Doc.Run JS.Document.Body That makes me think that the html is actually injected via javascript, which means that the page may be 'loaded' but scripts are still executing which may be why its acting strangely in terms of keystrokes.

Before entering a value into a selector, you can do a displayed "#regex" which will probably take 1-3ms to execute and may slow things down enough to help.

You can also try using sleep 0.01 to put a 10ms delay in there.

For either solution you probably only need to do it before the first line that types into a box.

Hope this helps!

amieres commented 5 years ago

Thanks for the quick reply

I added a sleep 1.0 after url ... same result.

The input field shows:

Er (1,7  (1, 12): "This shwsovr ther sanerro"
                        an (2 7  2, 1): "hs shows ove tere as  arnng"
                     Ifo (3, 7 - (3, 2: Thi hws ovr there as informaton".

Instead of:

Err (1, 7) - (1, 12): "This shows over there as an error".
                   Warn (2, 7) - (2, 12): "This shows over there as a warning".
                   Info (3, 7) - (3, 12): "This shows over there as information".

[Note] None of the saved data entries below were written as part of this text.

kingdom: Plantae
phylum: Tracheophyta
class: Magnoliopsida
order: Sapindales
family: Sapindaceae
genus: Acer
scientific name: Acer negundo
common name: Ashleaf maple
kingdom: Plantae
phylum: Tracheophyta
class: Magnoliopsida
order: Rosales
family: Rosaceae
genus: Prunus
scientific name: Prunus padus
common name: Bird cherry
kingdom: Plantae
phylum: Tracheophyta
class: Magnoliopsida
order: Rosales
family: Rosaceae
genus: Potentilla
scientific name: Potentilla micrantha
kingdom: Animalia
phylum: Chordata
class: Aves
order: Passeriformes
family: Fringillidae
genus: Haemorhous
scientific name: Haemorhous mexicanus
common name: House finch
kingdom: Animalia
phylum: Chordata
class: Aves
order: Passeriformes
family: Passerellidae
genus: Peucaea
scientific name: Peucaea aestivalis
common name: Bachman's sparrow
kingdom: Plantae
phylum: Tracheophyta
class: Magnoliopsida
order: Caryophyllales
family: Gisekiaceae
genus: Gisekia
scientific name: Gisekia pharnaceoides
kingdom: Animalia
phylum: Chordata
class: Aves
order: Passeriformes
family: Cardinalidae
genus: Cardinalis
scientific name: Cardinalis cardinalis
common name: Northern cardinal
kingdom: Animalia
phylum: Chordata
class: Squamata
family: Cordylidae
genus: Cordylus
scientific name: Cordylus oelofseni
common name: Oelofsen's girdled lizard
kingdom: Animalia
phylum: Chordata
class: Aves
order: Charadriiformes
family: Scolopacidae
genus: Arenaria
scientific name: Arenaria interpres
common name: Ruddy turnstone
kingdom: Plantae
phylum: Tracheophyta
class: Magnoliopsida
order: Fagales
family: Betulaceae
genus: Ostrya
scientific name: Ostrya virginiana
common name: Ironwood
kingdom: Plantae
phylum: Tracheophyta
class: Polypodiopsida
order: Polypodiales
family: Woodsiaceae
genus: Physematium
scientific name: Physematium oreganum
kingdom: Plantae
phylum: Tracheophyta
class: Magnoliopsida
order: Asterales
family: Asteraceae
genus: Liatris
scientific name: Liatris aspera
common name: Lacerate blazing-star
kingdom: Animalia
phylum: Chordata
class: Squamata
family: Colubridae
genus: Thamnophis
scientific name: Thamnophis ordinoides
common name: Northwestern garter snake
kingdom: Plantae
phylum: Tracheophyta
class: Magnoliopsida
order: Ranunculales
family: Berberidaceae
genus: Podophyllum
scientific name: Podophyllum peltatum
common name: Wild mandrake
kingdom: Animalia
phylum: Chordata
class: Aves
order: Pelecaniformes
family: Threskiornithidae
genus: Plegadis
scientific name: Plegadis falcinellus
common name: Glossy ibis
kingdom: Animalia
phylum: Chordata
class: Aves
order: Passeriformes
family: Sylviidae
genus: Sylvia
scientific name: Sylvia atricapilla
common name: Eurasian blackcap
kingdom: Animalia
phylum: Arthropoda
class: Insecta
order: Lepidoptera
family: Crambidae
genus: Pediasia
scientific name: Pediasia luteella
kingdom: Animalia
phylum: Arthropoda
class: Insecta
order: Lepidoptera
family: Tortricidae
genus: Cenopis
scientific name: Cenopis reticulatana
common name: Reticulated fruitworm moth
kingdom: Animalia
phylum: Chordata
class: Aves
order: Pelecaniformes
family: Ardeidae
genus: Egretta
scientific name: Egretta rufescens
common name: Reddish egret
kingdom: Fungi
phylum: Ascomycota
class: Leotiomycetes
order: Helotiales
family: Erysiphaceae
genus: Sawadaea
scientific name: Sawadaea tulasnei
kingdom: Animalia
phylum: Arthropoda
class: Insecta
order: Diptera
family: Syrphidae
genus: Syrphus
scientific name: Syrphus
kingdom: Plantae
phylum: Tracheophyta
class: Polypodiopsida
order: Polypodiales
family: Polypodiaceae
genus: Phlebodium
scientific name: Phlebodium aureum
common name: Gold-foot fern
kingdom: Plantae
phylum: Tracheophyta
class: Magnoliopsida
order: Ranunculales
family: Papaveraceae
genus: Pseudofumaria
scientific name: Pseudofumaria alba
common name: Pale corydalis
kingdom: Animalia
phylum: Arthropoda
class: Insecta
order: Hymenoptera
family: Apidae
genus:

I should point out that the code actually executes on every stroke so it maybe slow. But it is fast enough for human input,

lefthandedgoat commented 5 years ago

You can make your own version of << that sleeps between each character stroke

let ( <<<< ) selector (value:string) =
    value.ToCharArray() 
    |> Array.map string
    |> Array.iter (fun character -> 
        sleep 0.01
        selector << character)

use: "#selector" <<<< "text to type slowly"

And you will need to disable this configuration so it wont clear the text boxes between each character


canopy.configuration.optimizeByDisablingClearBeforeWrite <- true
amieres commented 5 years ago

Yes! that worked Thank you for the tip.

I disabled/enabled in the operator:

let ( <<<< ) selector (value:string) =
    canopy.configuration.optimizeByDisablingClearBeforeWrite <- false
    selector << ""
    canopy.configuration.optimizeByDisablingClearBeforeWrite <- true
    value.ToCharArray() 
    |> Array.map string
    |> Array.iter (fun character -> 
        //sleep 0.01
        selector << character)
    canopy.configuration.optimizeByDisablingClearBeforeWrite <- false

It is a bit slow though, it took 25 seconds even though sleep is commented out.

I am going to try with copy paste. Is there a way to send ctrl-c & ctrl-v?

lefthandedgoat commented 5 years ago

You would have to drop down to selenium for that. (never tried copy paste before)

You can use the element function to get an element, then call methods on it like in this SO post:

https://stackoverflow.com/questions/11750447/performing-a-copy-and-paste-with-selenium-2

amieres commented 5 years ago

Thank you!

amieres commented 5 years ago

OK this is my version using Copy/Paste on Windows. Its really fast!

let ( <<< ) selector (value:string) =
    someElement selector
    |> Option.iter (fun element ->
        System.Windows.Forms.Clipboard.SetText value
        element.Clear()
        element.Click()
        element.SendKeys(Keys.Control + "v")
    )
amirrajan commented 5 years ago

@amieres I'd strongly recommend not to use sleep if at all possible (haven't read the entire thread yet, just figured I'd throw my two cents in there).